Adding the foam and glints
After adding the foam/glint element I wasn't quite happy how it looked. Sometimes, as Bob Ross would say, happy accidents happen. When I turned off HiQ mode, I noticed that it gave the effect I was after. Nice crisp white speckles, almost like Rum seeping through a Pirate's teeths. Which also make Fusion's Highlight tool kick in even better. But how do you mimic the LowQuality effect in HiQ mode? Well, you don't exactly need to mimic it because it would mean no sampling. Perhaps Fusion 16's new Multi-sampling can help with that? A simple Brighness/Contrast with a slight sharpen will do just fine. Just make sure you clip the Blacks in the Brightness/Contrast.
HiQ without any changes
Mother of Displacement
A crucial element is the Displace tool which I named "DisplaceMom". DisplaceMom, has to give birth to identical twins. I colored them pink so I know exactly where the twins are. Actually it's not twins. I haven't count and don't intend to. Anyway, that Displace node and the Noise it uses to drive it, are copied as instances. This is crucial as it will affect all the masks and other elements.

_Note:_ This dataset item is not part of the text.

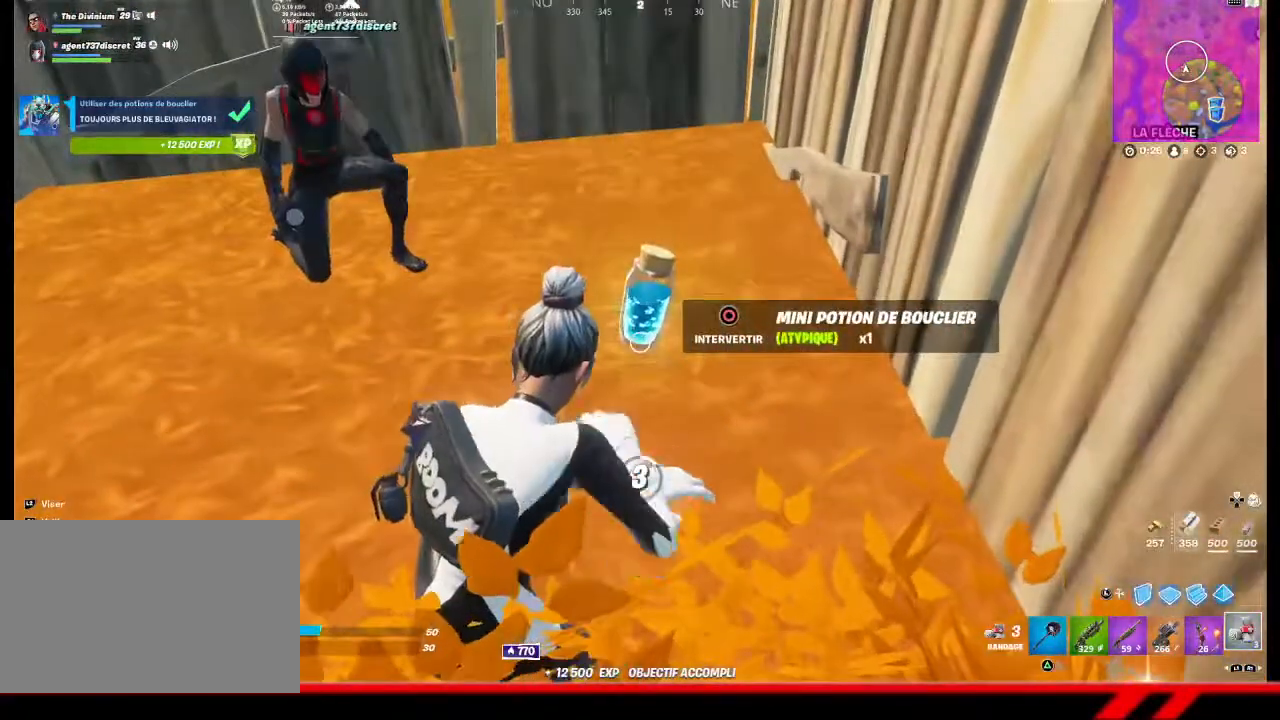
{"buttons": [], "left_stick": "center", "right_stick": "center", "events": []}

Glints are very typical for a water surface. For that I add the Highlight tool right after the Displace. Now I gotta be honest with you. This is not the place to be, technically. Highlights is a post effect and should therefore like a superstar come at the end of the party. But, in this particular case, it will not only do just fine, it will also save nodes, and keep the flow nice & clean. And as I always like to say, avoid blowing your flow! Note that the Highlight's effect blend is reduced.

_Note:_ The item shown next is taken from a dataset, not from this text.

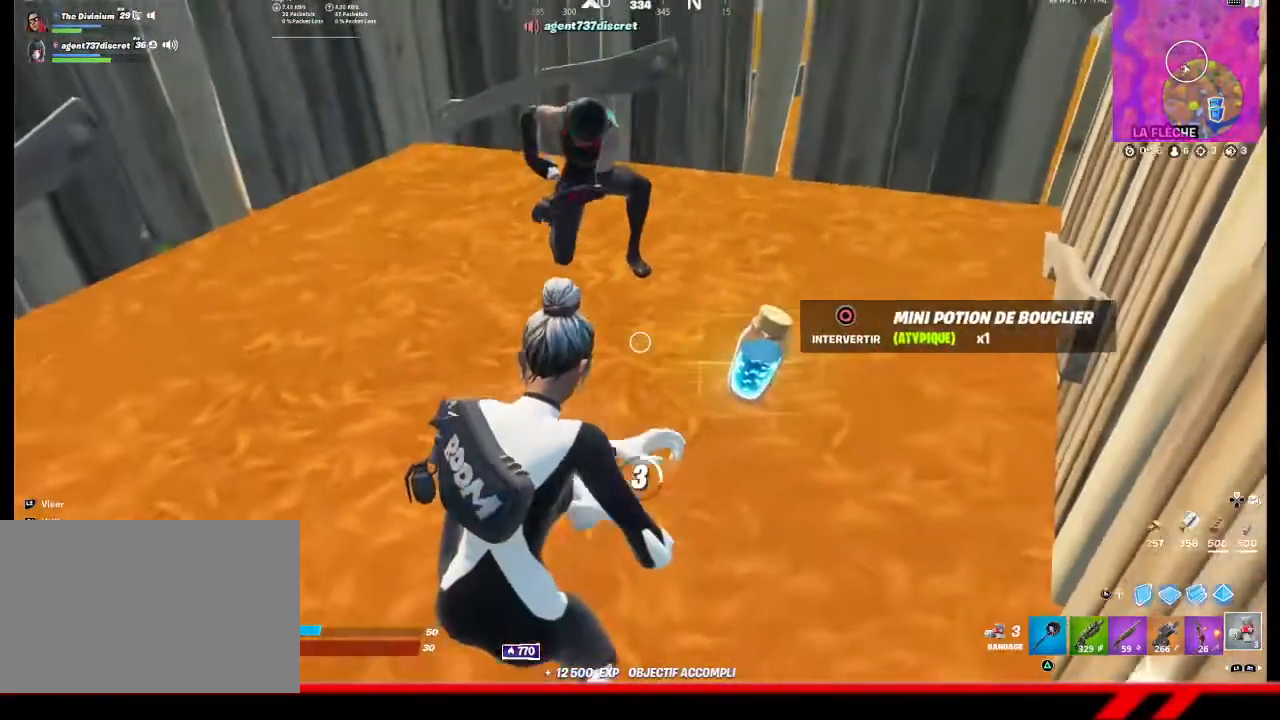
{"buttons": [], "left_stick": "center", "right_stick": "center", "events": []}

How to make the corals seen through the water surface? I could do a crazy setup here but I get this satisfaction when I can achieve believable results with a ridiculously simple approach. The Motown principle...KISS...comes to mind. Keep it Simple Stupid!
What I did was, take the coral element, and use the Dent tool to distort it in a way that it looks like a horizontal surface. It's a bit tricky, but I felt it was giving the right impression. The dent is restricted with the DisplaceMom mask.

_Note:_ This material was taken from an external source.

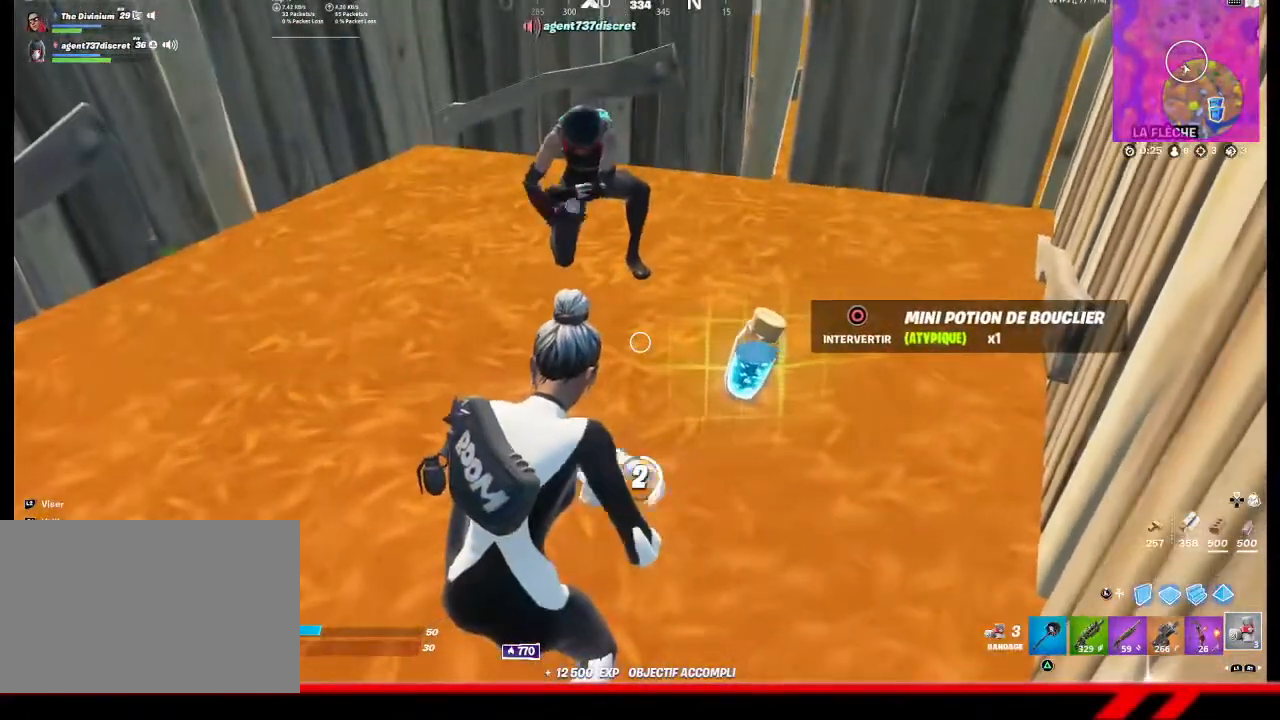
{"buttons": [], "left_stick": "center", "right_stick": "center", "events": []}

Then I added an additional displace driven by the waves to suggest water refraction. This causes the edges to be a little nasty, so I wanted to blur them. An old Pirate saying:"If you don't know how to fix it, blur it away with some Rum". But at this distant it will not be a problem
Pirates don't follow rules..
they break them
The most saucy trick here is probably the usage of the CleanPlate node to extend edges. Yes, it is meant to be used for your green-screen, but what keeps you from using it for other stuff? Take a look at what the VariBlur node does to the edges of the Cube. There are other ways how you could fix this but I felt I wanted to show you the CleanPlate trick. So first I use the CleanPlate to extend the edges,then I VariRumBlur it, and simply multiply the original alpha back using the good old matey, MatteControl.
Though self-explanatory, let me show you again how simple methods can have a dramatic impact. We want to suggest that light is coming from the top. So a simple circular gain reduction will do magic, so to speak.
Wanna see one more? Come closer! Take a look at the bottom. A simple darkening there, gives the impression of contact
Again make sure to check Pre-Divide/Post-Multiply. On the right you see the difference with and without Pre-Divide/Post-Multiply checked.